==== Information supplied

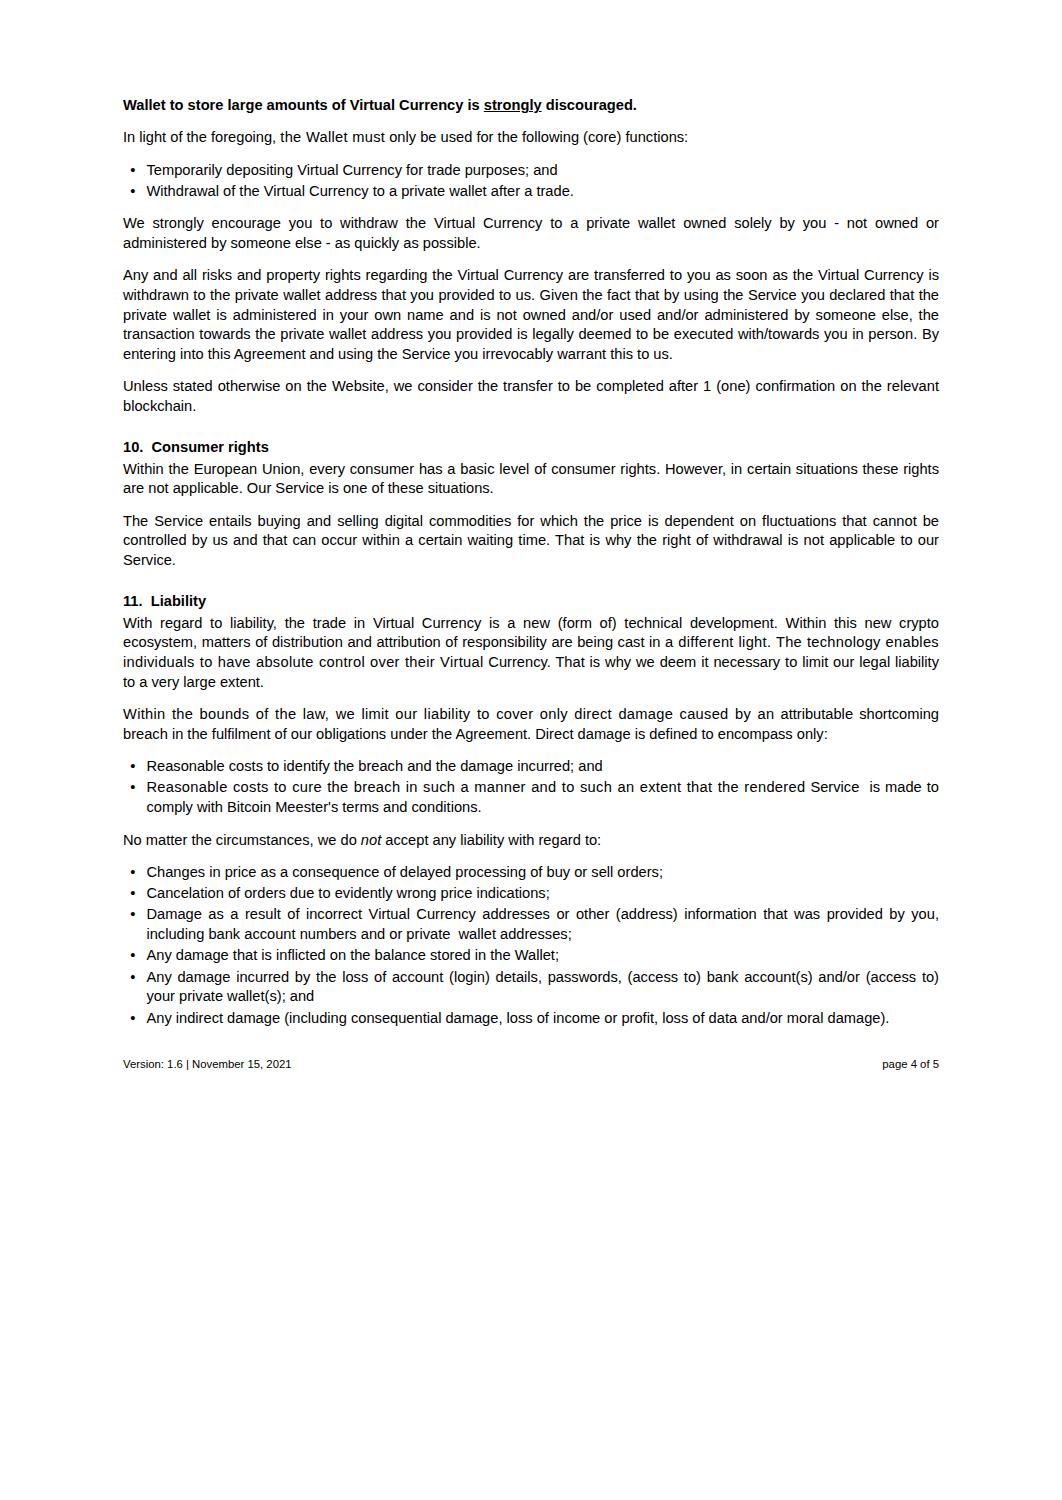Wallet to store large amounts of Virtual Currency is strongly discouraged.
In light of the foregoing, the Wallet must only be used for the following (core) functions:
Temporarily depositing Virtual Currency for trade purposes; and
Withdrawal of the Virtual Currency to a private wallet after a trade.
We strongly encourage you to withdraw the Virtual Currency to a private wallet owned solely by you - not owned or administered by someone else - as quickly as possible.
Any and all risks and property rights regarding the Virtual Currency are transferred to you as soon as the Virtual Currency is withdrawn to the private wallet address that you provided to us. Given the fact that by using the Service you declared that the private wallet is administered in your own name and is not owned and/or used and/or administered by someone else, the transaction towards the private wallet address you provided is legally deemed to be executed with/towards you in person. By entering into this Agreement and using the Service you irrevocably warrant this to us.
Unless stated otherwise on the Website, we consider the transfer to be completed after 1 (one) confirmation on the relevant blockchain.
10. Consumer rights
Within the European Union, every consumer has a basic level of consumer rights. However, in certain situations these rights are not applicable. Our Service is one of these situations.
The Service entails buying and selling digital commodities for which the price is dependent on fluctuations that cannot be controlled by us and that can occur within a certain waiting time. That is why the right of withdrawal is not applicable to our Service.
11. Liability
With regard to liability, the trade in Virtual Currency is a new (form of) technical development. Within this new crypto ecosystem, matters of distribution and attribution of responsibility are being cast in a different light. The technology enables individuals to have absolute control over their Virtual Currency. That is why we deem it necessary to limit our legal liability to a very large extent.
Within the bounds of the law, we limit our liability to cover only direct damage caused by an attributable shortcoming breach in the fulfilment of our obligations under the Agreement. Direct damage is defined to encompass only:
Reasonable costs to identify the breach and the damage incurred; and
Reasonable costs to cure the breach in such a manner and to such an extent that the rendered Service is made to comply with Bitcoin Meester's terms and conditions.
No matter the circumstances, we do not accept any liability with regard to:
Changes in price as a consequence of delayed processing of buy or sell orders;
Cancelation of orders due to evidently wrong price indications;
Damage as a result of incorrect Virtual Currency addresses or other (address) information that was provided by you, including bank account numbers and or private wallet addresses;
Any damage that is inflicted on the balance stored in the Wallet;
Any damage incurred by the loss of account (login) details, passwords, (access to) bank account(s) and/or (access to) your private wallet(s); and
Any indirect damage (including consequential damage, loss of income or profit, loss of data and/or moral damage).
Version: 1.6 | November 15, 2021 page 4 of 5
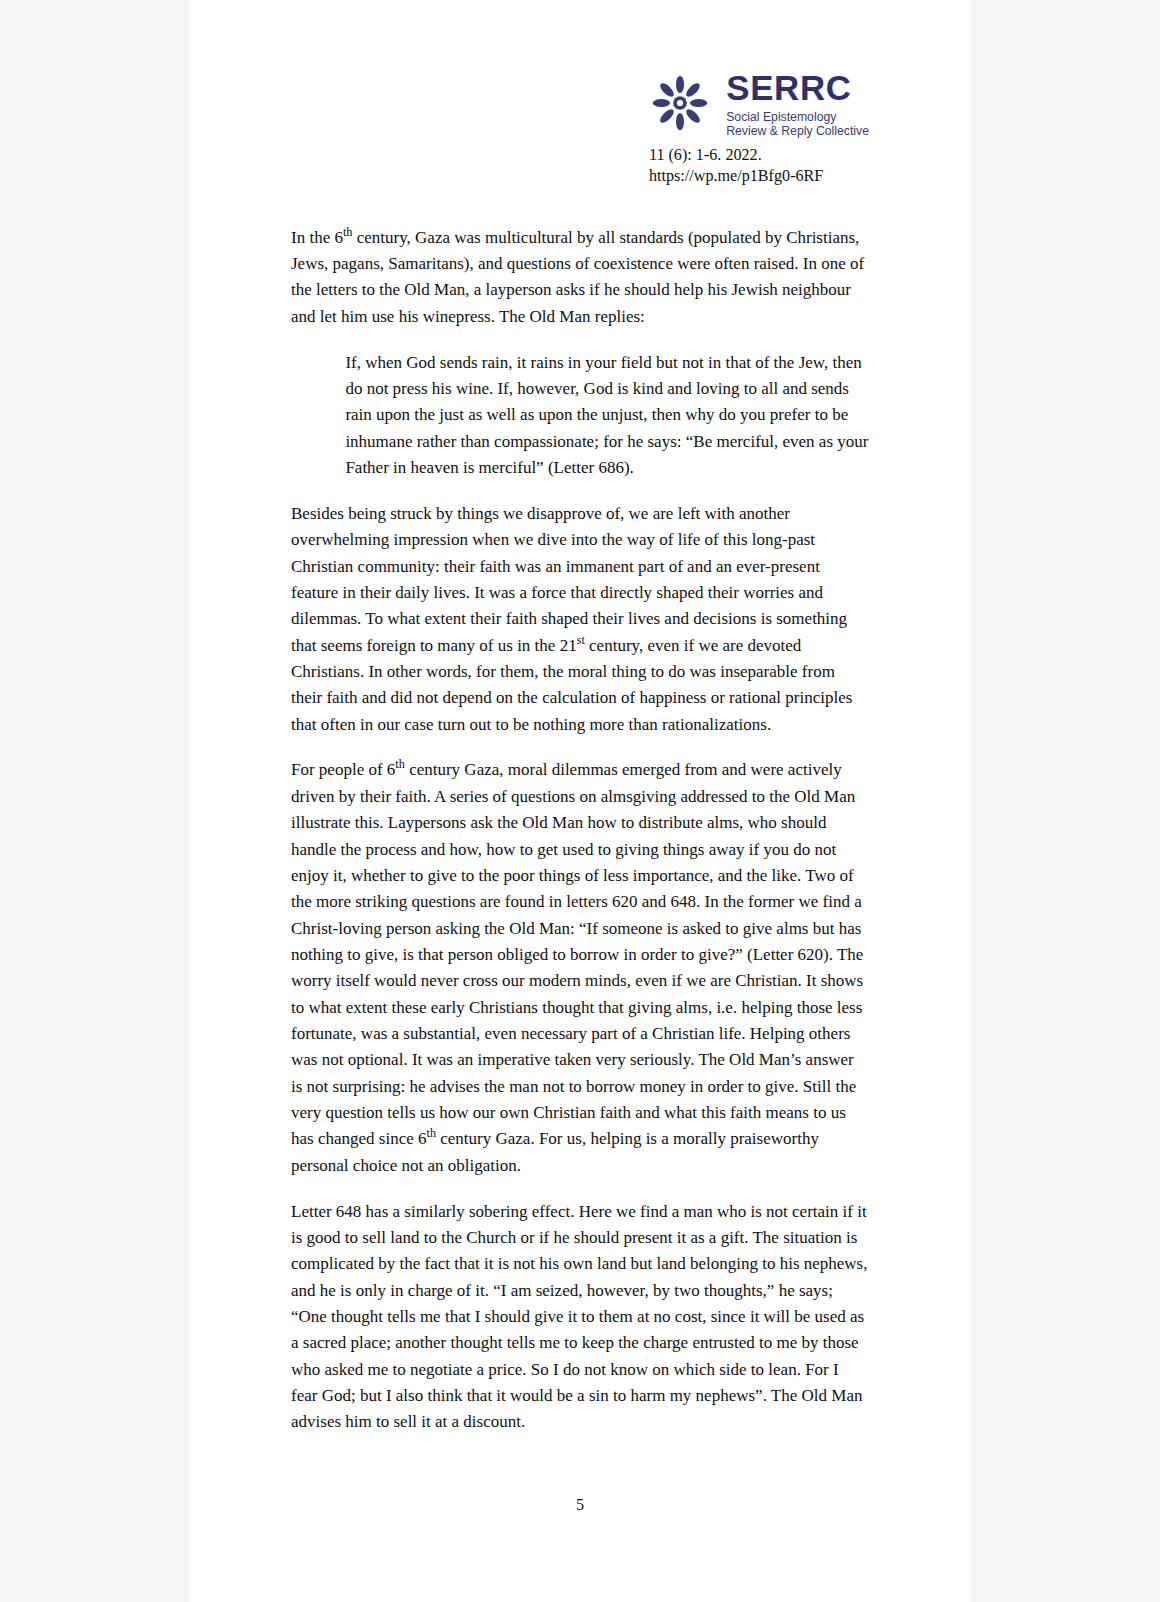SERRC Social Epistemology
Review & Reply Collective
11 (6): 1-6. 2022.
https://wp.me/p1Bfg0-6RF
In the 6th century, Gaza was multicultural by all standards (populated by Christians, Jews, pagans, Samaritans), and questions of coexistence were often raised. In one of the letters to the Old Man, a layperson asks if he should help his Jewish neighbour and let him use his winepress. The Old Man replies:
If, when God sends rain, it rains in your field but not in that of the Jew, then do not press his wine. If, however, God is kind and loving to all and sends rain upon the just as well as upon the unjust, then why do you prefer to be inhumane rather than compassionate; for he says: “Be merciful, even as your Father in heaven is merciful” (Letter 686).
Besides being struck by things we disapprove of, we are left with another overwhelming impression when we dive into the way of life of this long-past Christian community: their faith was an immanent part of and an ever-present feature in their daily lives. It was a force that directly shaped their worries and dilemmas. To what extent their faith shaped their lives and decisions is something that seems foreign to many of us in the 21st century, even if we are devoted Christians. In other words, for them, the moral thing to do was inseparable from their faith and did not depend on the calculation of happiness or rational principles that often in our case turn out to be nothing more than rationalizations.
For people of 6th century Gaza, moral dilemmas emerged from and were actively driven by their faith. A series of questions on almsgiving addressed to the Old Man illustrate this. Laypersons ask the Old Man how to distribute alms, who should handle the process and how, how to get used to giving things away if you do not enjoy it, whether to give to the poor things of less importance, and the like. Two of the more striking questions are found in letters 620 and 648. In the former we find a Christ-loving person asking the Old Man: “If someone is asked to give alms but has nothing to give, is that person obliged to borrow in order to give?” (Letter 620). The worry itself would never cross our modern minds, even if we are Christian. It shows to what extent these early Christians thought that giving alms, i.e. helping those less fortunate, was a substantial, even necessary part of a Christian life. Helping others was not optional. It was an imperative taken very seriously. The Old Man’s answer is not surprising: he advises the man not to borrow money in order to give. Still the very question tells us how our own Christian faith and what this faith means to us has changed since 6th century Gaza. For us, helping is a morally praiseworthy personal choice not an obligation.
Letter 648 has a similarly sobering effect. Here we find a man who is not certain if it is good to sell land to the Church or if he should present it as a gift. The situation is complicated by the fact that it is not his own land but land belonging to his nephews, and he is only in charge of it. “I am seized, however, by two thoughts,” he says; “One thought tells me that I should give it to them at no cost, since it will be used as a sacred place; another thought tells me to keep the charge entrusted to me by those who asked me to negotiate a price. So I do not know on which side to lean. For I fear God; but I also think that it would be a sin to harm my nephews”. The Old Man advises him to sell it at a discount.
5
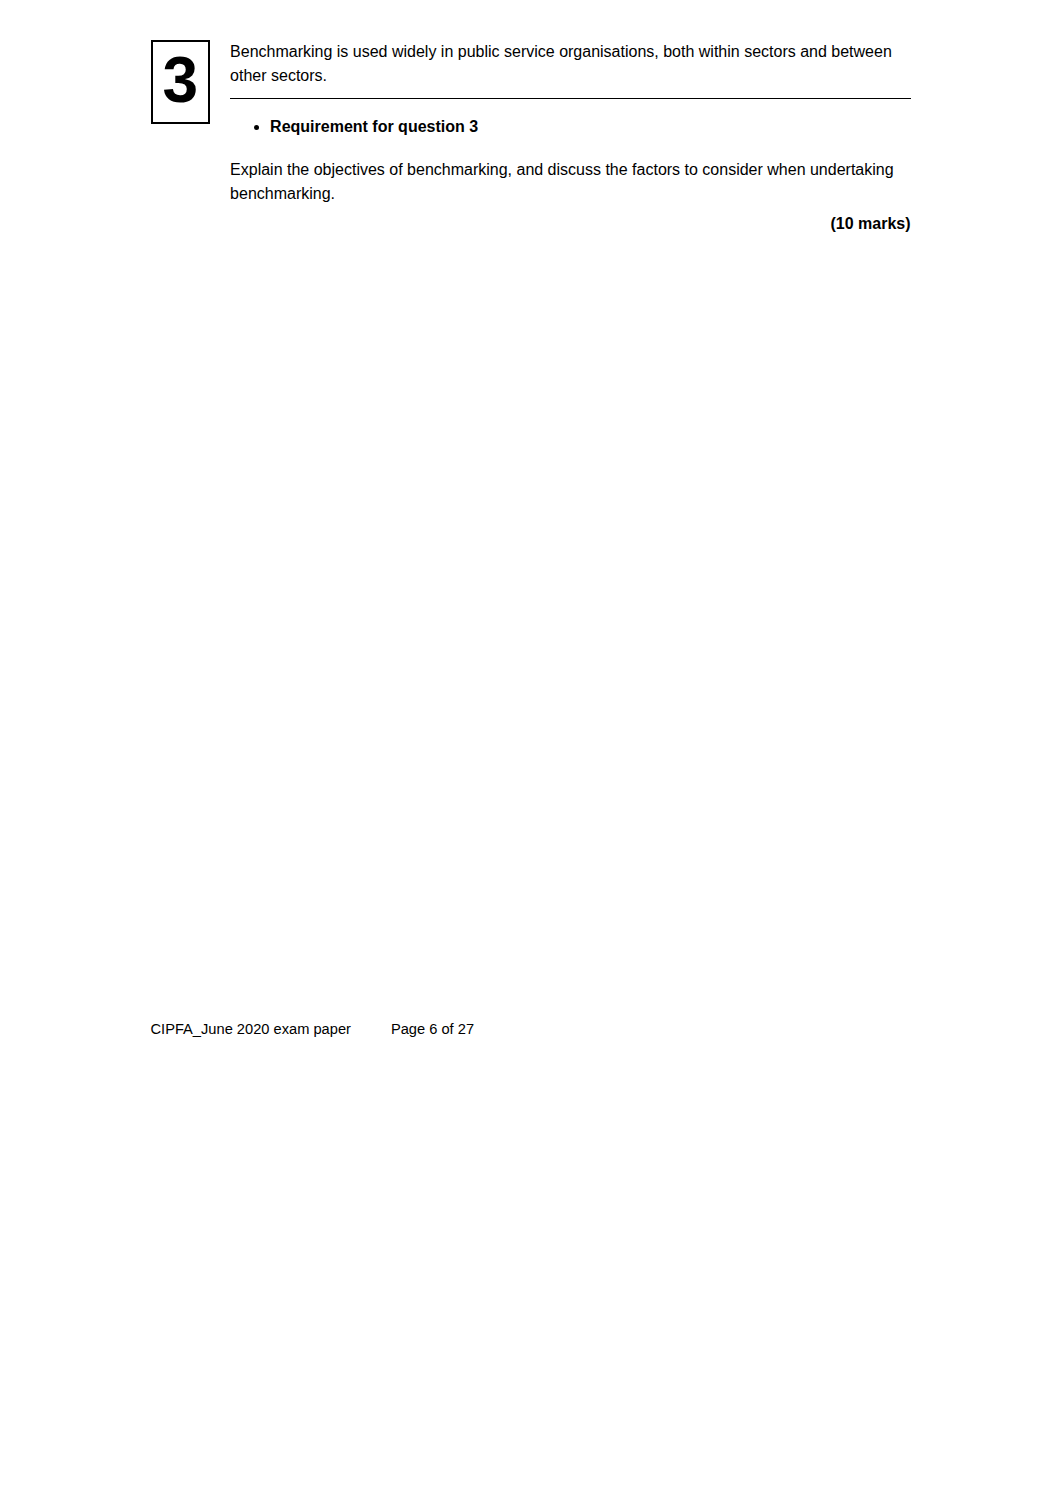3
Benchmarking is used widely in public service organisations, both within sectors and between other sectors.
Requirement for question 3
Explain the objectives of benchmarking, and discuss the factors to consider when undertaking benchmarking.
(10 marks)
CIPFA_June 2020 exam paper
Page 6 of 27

========

▸ About this exercise: Verbatim copy without images: write the records above out in full.

▸ Task output:
Wallet to store large amounts of Virtual Currency is strongly discouraged.
In light of the foregoing, the Wallet must only be used for the following (core) functions:
Temporarily depositing Virtual Currency for trade purposes; and
Withdrawal of the Virtual Currency to a private wallet after a trade.
We strongly encourage you to withdraw the Virtual Currency to a private wallet owned solely by you - not owned or administered by someone else - as quickly as possible.
Any and all risks and property rights regarding the Virtual Currency are transferred to you as soon as the Virtual Currency is withdrawn to the private wallet address that you provided to us. Given the fact that by using the Service you declared that the private wallet is administered in your own name and is not owned and/or used and/or administered by someone else, the transaction towards the private wallet address you provided is legally deemed to be executed with/towards you in person. By entering into this Agreement and using the Service you irrevocably warrant this to us.
Unless stated otherwise on the Website, we consider the transfer to be completed after 1 (one) confirmation on the relevant blockchain.
10. Consumer rights
Within the European Union, every consumer has a basic level of consumer rights. However, in certain situations these rights are not applicable. Our Service is one of these situations.
The Service entails buying and selling digital commodities for which the price is dependent on fluctuations that cannot be controlled by us and that can occur within a certain waiting time. That is why the right of withdrawal is not applicable to our Service.
11. Liability
With regard to liability, the trade in Virtual Currency is a new (form of) technical development. Within this new crypto ecosystem, matters of distribution and attribution of responsibility are being cast in a different light. The technology enables individuals to have absolute control over their Virtual Currency. That is why we deem it necessary to limit our legal liability to a very large extent.
Within the bounds of the law, we limit our liability to cover only direct damage caused by an attributable shortcoming breach in the fulfilment of our obligations under the Agreement. Direct damage is defined to encompass only:
Reasonable costs to identify the breach and the damage incurred; and
Reasonable costs to cure the breach in such a manner and to such an extent that the rendered Service is made to comply with Bitcoin Meester's terms and conditions.
No matter the circumstances, we do not accept any liability with regard to:
Changes in price as a consequence of delayed processing of buy or sell orders;
Cancelation of orders due to evidently wrong price indications;
Damage as a result of incorrect Virtual Currency addresses or other (address) information that was provided by you, including bank account numbers and or private wallet addresses;
Any damage that is inflicted on the balance stored in the Wallet;
Any damage incurred by the loss of account (login) details, passwords, (access to) bank account(s) and/or (access to) your private wallet(s); and
Any indirect damage (including consequential damage, loss of income or profit, loss of data and/or moral damage).
Version: 1.6 | November 15, 2021 page 4 of 5
SERRC Social Epistemology
Review & Reply Collective
11 (6): 1-6. 2022.
https://wp.me/p1Bfg0-6RF
In the 6th century, Gaza was multicultural by all standards (populated by Christians, Jews, pagans, Samaritans), and questions of coexistence were often raised. In one of the letters to the Old Man, a layperson asks if he should help his Jewish neighbour and let him use his winepress. The Old Man replies:
If, when God sends rain, it rains in your field but not in that of the Jew, then do not press his wine. If, however, God is kind and loving to all and sends rain upon the just as well as upon the unjust, then why do you prefer to be inhumane rather than compassionate; for he says: “Be merciful, even as your Father in heaven is merciful” (Letter 686).
Besides being struck by things we disapprove of, we are left with another overwhelming impression when we dive into the way of life of this long-past Christian community: their faith was an immanent part of and an ever-present feature in their daily lives. It was a force that directly shaped their worries and dilemmas. To what extent their faith shaped their lives and decisions is something that seems foreign to many of us in the 21st century, even if we are devoted Christians. In other words, for them, the moral thing to do was inseparable from their faith and did not depend on the calculation of happiness or rational principles that often in our case turn out to be nothing more than rationalizations.
For people of 6th century Gaza, moral dilemmas emerged from and were actively driven by their faith. A series of questions on almsgiving addressed to the Old Man illustrate this. Laypersons ask the Old Man how to distribute alms, who should handle the process and how, how to get used to giving things away if you do not enjoy it, whether to give to the poor things of less importance, and the like. Two of the more striking questions are found in letters 620 and 648. In the former we find a Christ-loving person asking the Old Man: “If someone is asked to give alms but has nothing to give, is that person obliged to borrow in order to give?” (Letter 620). The worry itself would never cross our modern minds, even if we are Christian. It shows to what extent these early Christians thought that giving alms, i.e. helping those less fortunate, was a substantial, even necessary part of a Christian life. Helping others was not optional. It was an imperative taken very seriously. The Old Man’s answer is not surprising: he advises the man not to borrow money in order to give. Still the very question tells us how our own Christian faith and what this faith means to us has changed since 6th century Gaza. For us, helping is a morally praiseworthy personal choice not an obligation.
Letter 648 has a similarly sobering effect. Here we find a man who is not certain if it is good to sell land to the Church or if he should present it as a gift. The situation is complicated by the fact that it is not his own land but land belonging to his nephews, and he is only in charge of it. “I am seized, however, by two thoughts,” he says; “One thought tells me that I should give it to them at no cost, since it will be used as a sacred place; another thought tells me to keep the charge entrusted to me by those who asked me to negotiate a price. So I do not know on which side to lean. For I fear God; but I also think that it would be a sin to harm my nephews”. The Old Man advises him to sell it at a discount.
5
3
Benchmarking is used widely in public service organisations, both within sectors and between other sectors.
Requirement for question 3
Explain the objectives of benchmarking, and discuss the factors to consider when undertaking benchmarking.
(10 marks)
CIPFA_June 2020 exam paper
Page 6 of 27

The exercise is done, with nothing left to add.